The first few times I visited him I couldn’t tell why everyone was so worried, I had seen him in the hospital for routine things, but he had always came through…always. But this time my uncles looked at him different. They would stare at him a long time then move to the window and stare into the ocean view window even longer.
What was it they knew that I didn’t?
The next time I went to visit him I experienced the questioning my mother had told me about. He asked me the same question 4 times.
“you work today, mijo?”.
“ No grandpa, I am off”.
” That s good”. Each time with a sincere reply; genuinely glad that I had the day off to go see him. It hit me then. This wasn’t the normal hospital stay.
A few test and couple of visits later led me to today. My grandmother was in the room with him. All was quiet, nothing more unusual than what I had previously seen or experienced. I asked about the final test they did this morning and she told me that they had found a cancerous brain tumor. We talked for a bit about treatment and what the doctors told them about an hour before I got there. No one else in the family had heard the news yet. We suspected, but wanted all test to be done before assuming anything. “They found cancer in my brain” my grandfather told me, pointing to his head. We stayed quiet for a while.
When he asked if I could help him move, I went over to grab his hands. He couldn’t pull himself up, so put my arms behind him and bring him close so I could adjust the pillows behind him.

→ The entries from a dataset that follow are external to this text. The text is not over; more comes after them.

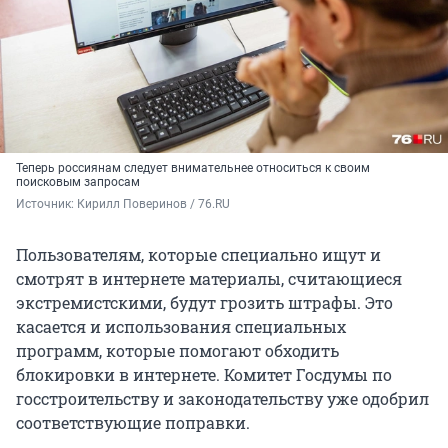
Теперь россиянам следует внимательнее относиться к своим
поисковым запросам
Источник: 
Кирилл Поверинов / 76.RU
Пользователям, которые специально ищут и
смотрят в интернете материалы, считающиеся
экстремистскими, будут грозить штрафы. Это
касается и использования специальных
программ, которые помогают обходить
блокировки в интернете. Комитет Госдумы по
госстроительству и законодательству уже одобрил
соответствующие поправки.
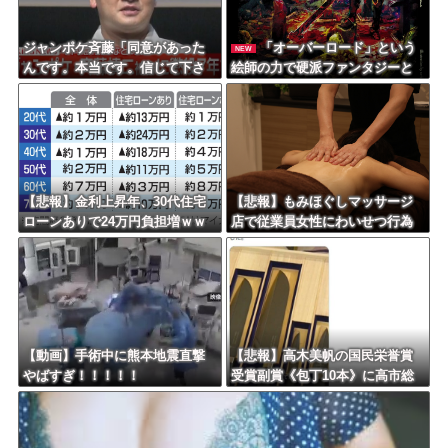
Powered by livedoor 相互RSS
ジャンポケ斉藤「同意があった
「オーバーロード」という
NEW
んです。本当です。信じて下さ
絵師の力で硬派ファンタジーと
い」 ←何でこの主張が通らな
誤解させ人気出たなろう作品ｗ
いの？
ｗｗｗｗｗｗｗｗ
【悲報】金利上昇年、30代住宅
【悲報】もみほぐしマッサージ
ローンありで24万円負担増ｗｗ
店で従業員女性にわいせつ行為
ｗｗｗｗｗｗｗｗｗｗ
かで男を逮捕ｗｗｗｗｗｗｗｗ
ｗ
【動画】手術中に熊本地震直撃
【悲報】高木美帆の国民栄誉賞
やばすぎ！！！！！
受賞副賞《包丁10本》に高市総
理の名前も刻印ｗｗｗｗｗｗｗ
ｗｗ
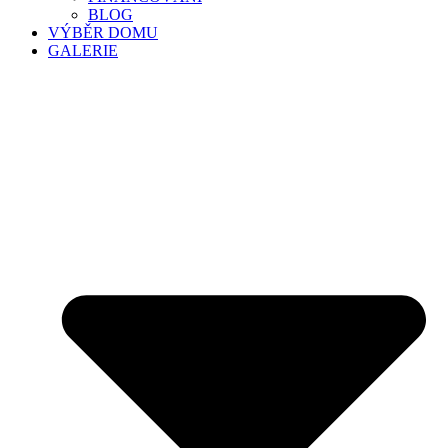
BLOG
VÝBĚR DOMU
GALERIE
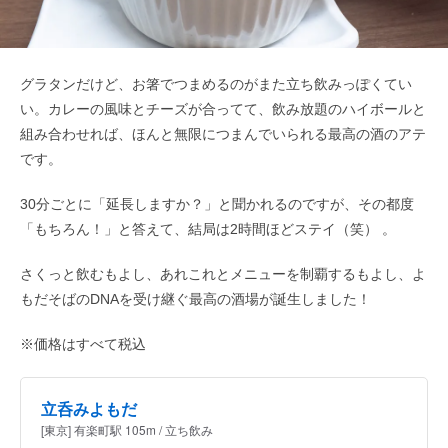
グラタンだけど、お箸でつまめるのがまた立ち飲みっぽくてい
い。カレーの風味とチーズが合ってて、飲み放題のハイボールと
組み合わせれば、ほんと無限につまんでいられる最高の酒のアテ
です。
30分ごとに「延長しますか？」と聞かれるのですが、その都度
「もちろん！」と答えて、結局は2時間ほどステイ（笑） 。
さくっと飲むもよし、あれこれとメニューを制覇するもよし、よ
もだそばのDNAを受け継ぐ最高の酒場が誕生しました！
※価格はすべて税込
立呑みよもだ
[東京] 有楽町駅 105m / 立ち飲み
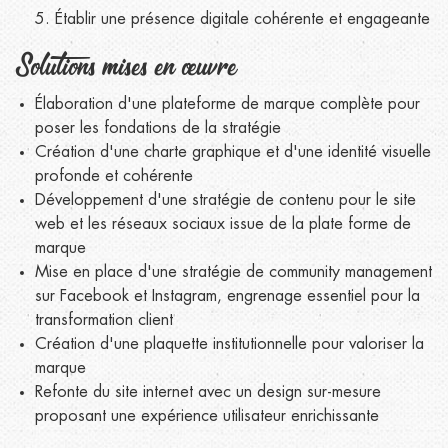
Établir une présence digitale cohérente et engageante
Solutions mises en œuvre
Élaboration d'une plateforme de marque complète pour
poser les fondations de la stratégie
Création d'une charte graphique et d'une identité visuelle
profonde et cohérente
Développement d'une stratégie de contenu pour le site
web et les réseaux sociaux issue de la plate forme de
marque
Mise en place d'une stratégie de community management
sur Facebook et Instagram, engrenage essentiel pour la
transformation client
Création d'une plaquette institutionnelle pour valoriser la
marque
Refonte du site internet avec un design sur-mesure
proposant une expérience utilisateur enrichissante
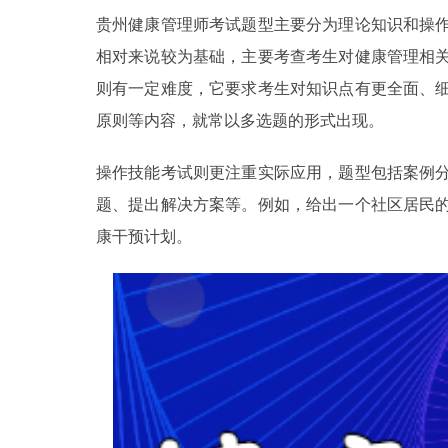
贵州健康管理师考试题型主要分为理论知识和操
相对来说较为基础，主要考查考生对健康管理相
则有一定难度，它要求考生对知识点有更全面、
原则等内容，就常以多选题的形式出现。
操作技能考试则更注重实际应用，题型包括案例
题、提出解决方案等。例如，给出一个社区居民
康干预计划。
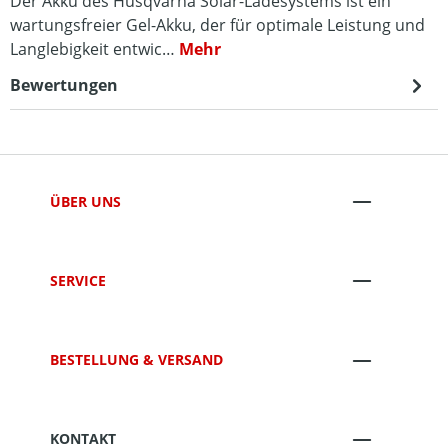
Der Akku des Husqvarna Solar-Ladesystems ist ein
wartungsfreier Gel-Akku, der für optimale Leistung und
Langlebigkeit entwic…
Mehr
Bewertungen
ÜBER UNS
SERVICE
BESTELLUNG & VERSAND
KONTAKT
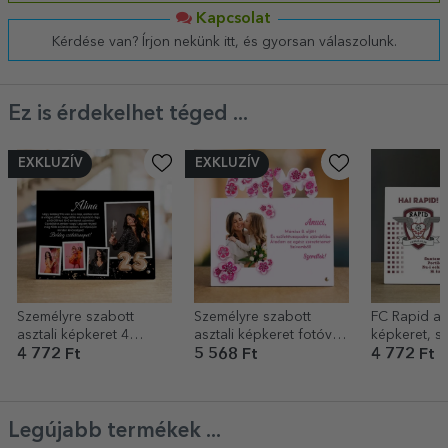
Kapcsolat
Kérdése van? Írjon nekünk itt, és gyorsan válaszolunk.
Ez is érdekelhet téged ...
EXKLUZÍV
EXKLUZÍV
Személyre szabott
Személyre szabott
FC Rapid asz
asztali képkeret 4
asztali képkeret fotóval
képkeret, s
fotóval, névvel és
és szöveggel – március
szabott fotó
4 772 Ft
5 568 Ft
4 772 Ft
üzenettel – Boldog
8.
szöveggel -
születésnapot!
himnusz
Legújabb termékek ...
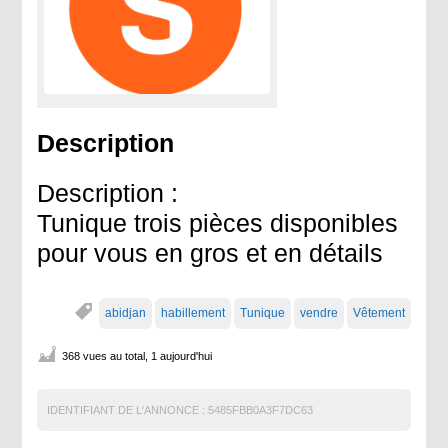
Description
Description :
Tunique trois pièces disponibles
pour vous en gros et en détails
abidjan
habillement
Tunique
vendre
Vêtement
368 vues au total, 1 aujourd'hui
IDENTIFIANT DE L'ANNONCE :
5485FBB0A3F7DC63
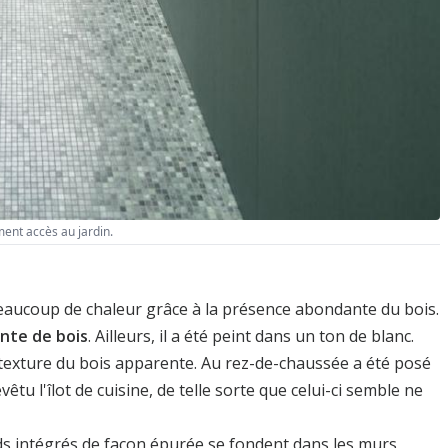
ment accès au jardin.
beaucoup de chaleur grâce à la présence abondante du bois.
inte de bois
. Ailleurs, il a été peint dans un ton de blanc.
a texture du bois apparente. Au rez-de-chaussée a été posé
tu l'îlot de cuisine, de telle sorte que celui-ci semble ne
ds intégrés de façon épurée se fondent dans les murs,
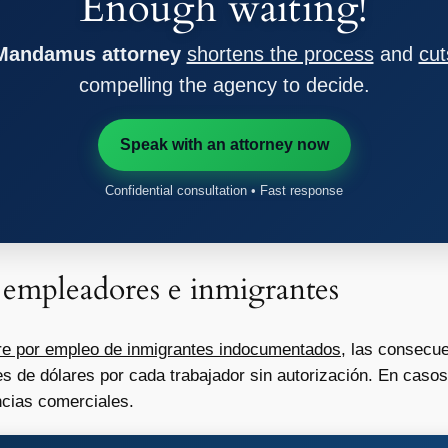
Enough waiting!
 Mandamus attorney
shortens the process
and
cut
compelling the agency to decide.
Speak with an attorney now
Confidential consultation • Fast response
 empleadores e inmigrantes
re por empleo de inmigrantes indocumentados
, las consecu
s de dólares por cada trabajador sin autorización. En casos
encias comerciales.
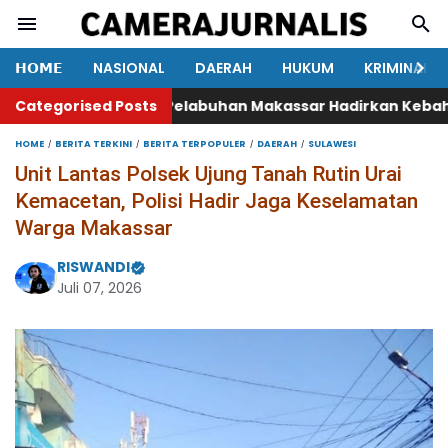
𝗛𝗢𝗠𝗘
NASIONAL
DAERAH
HUKUM
KRIMINAL
isir
Categorised Posts
Polres Pelabuhan Makassar Hadirkan Kebahagiaan, 
HOME
BERITA TERKINI
BERITA TERPOPULER
DAERAH
SULAWESI
Unit Lantas Polsek Ujung Tanah Rutin Urai
Kemacetan, Polisi Hadir Jaga Keselamatan
Warga Makassar
RISWANDI
Juli 07, 2026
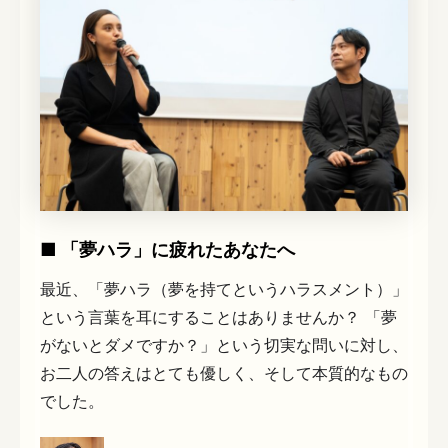
■ 「夢ハラ」に疲れたあなたへ
最近、「夢ハラ（夢を持てというハラスメント）」
という言葉を耳にすることはありませんか？ 「夢
がないとダメですか？」という切実な問いに対し、
お二人の答えはとても優しく、そして本質的なもの
でした。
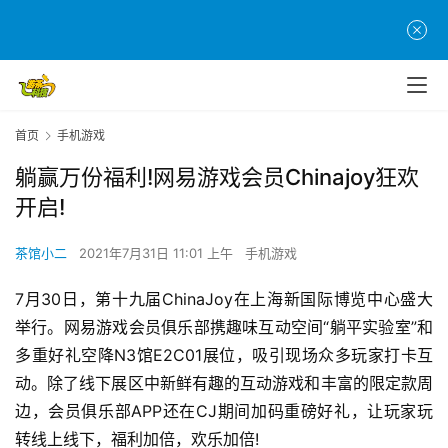
首页
手机游戏
躺赢万份福利!网易游戏会员Chinajoy狂欢
开启!
茶馆小二
2021年7月31日 11:01 上午
手机游戏
7月30日，第十九届ChinaJoy在上海新国际博览中心盛大
举行。网易游戏会员俱乐部携趣味互动空间“躺平实验室”和
多重好礼空降N3馆E2C01展位，吸引现场众多玩家打卡互
动。除了线下展区中新鲜有趣的互动游戏和丰富的限定款周
边，会员俱乐部APP还在CJ期间加码重磅好礼，让玩家玩
转线上线下，福利加倍，欢乐加倍!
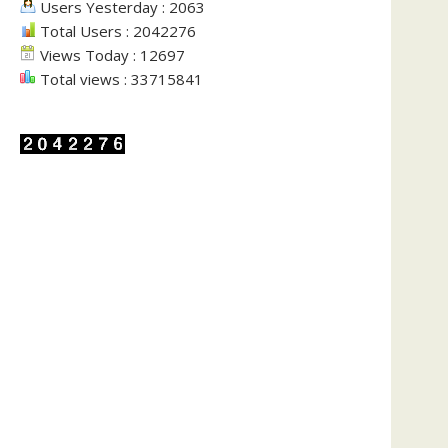
Users Yesterday : 2063
Total Users : 2042276
Views Today : 12697
Total views : 33715841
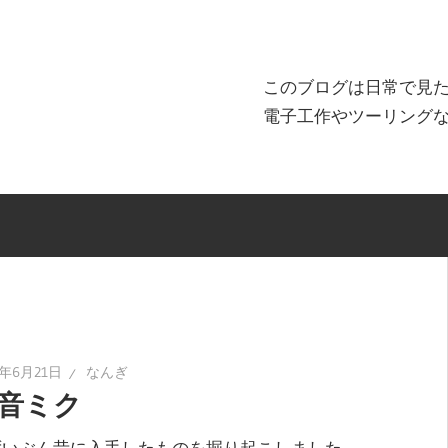
このブログは日常で見
電子工作やツーリング
4年6月21日
なんぎ
音ミク
いぶん昔に入手したものを掘り起こしました。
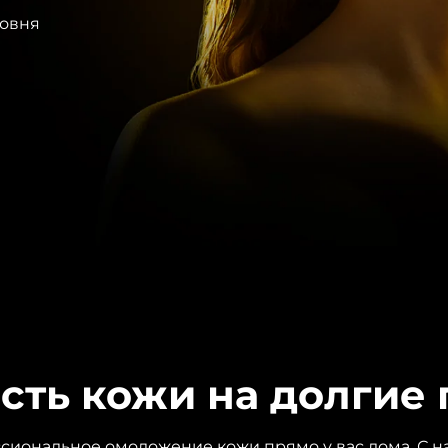
ровня
сть кожи на долгие 
сиональное омоложение кожи прямо у вас дома. С 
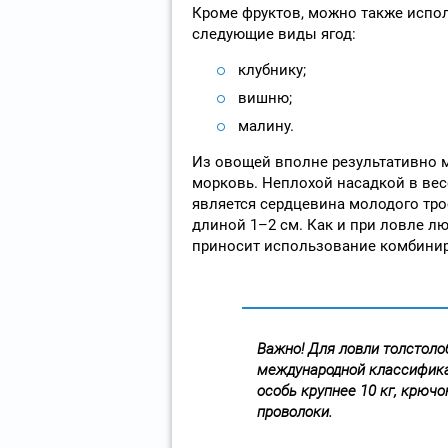
Кроме фруктов, можно также испо
следующие виды ягод:
клубнику;
вишню;
малину.
Из овощей вполне результативно 
морковь. Неплохой насадкой в вес
является сердцевина молодого тро
длиной 1–2 см. Как и при ловле л
приносит использование комбини
Важно! Для ловли толстол
международной классифика
особь крупнее 10 кг, крючо
проволоки.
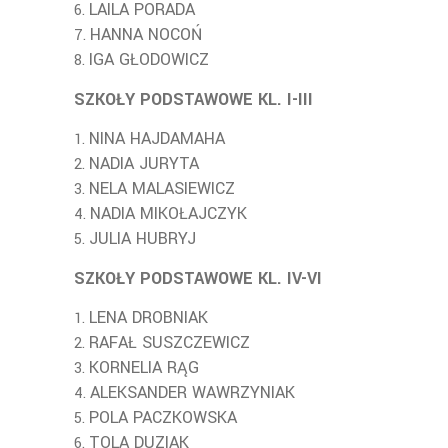
LAILA PORADA
HANNA NOCOŃ
IGA GŁODOWICZ
SZKOŁY PODSTAWOWE KL. I-III
NINA HAJDAMAHA
NADIA JURYTA
NELA MALASIEWICZ
NADIA MIKOŁAJCZYK
JULIA HUBRYJ
SZKOŁY PODSTAWOWE KL. IV-VI
LENA DROBNIAK
RAFAŁ SUSZCZEWICZ
KORNELIA RĄG
ALEKSANDER WAWRZYNIAK
POLA PACZKOWSKA
TOLA DUZIAK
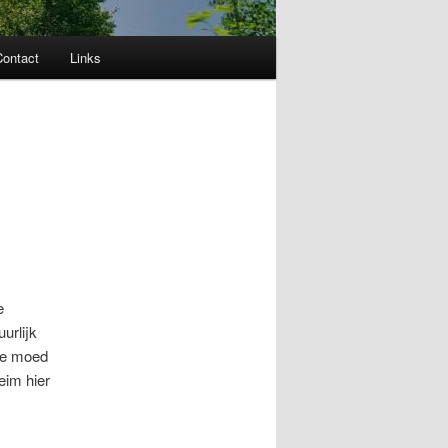
Contact
Links
e
urlijk
 de moed
eim hier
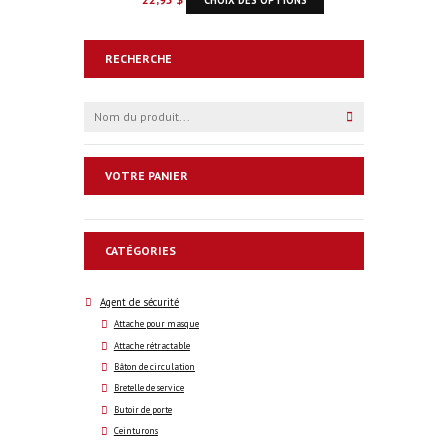
RECHERCHE
VOTRE PANIER
CATÉGORIES
Agent de sécurité
Attache pour masque
Attache rétractable
Bâton de circulation
Bretelle de service
Butoir de porte
Ceinturons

I adjusted the pillows and was about to lean him back down, but he didn’t let go of me. I didn’t notice he started crying until I recognized the sound. He held onto me for about a minute. I could feel his tears on my shoulder. That moment seemed to last forever.
He spoke to me in Spanish then in English, now holding my hand. Eyes full of tears…he was scared. Scared he never see his family again, scared that he wasn’t strong enough for what was happening, scared that he knew there was no stopping the inevitable future. Eyes that pleaded with me to not let this happen to him. We hugged even longer this time and I told him not be scared and that everything would be ok. I told what he needed to hear.
I held his hand until he fell asleep, watching him quietly breathe. After a while, like my uncles, I went to the ocean view window and started crying.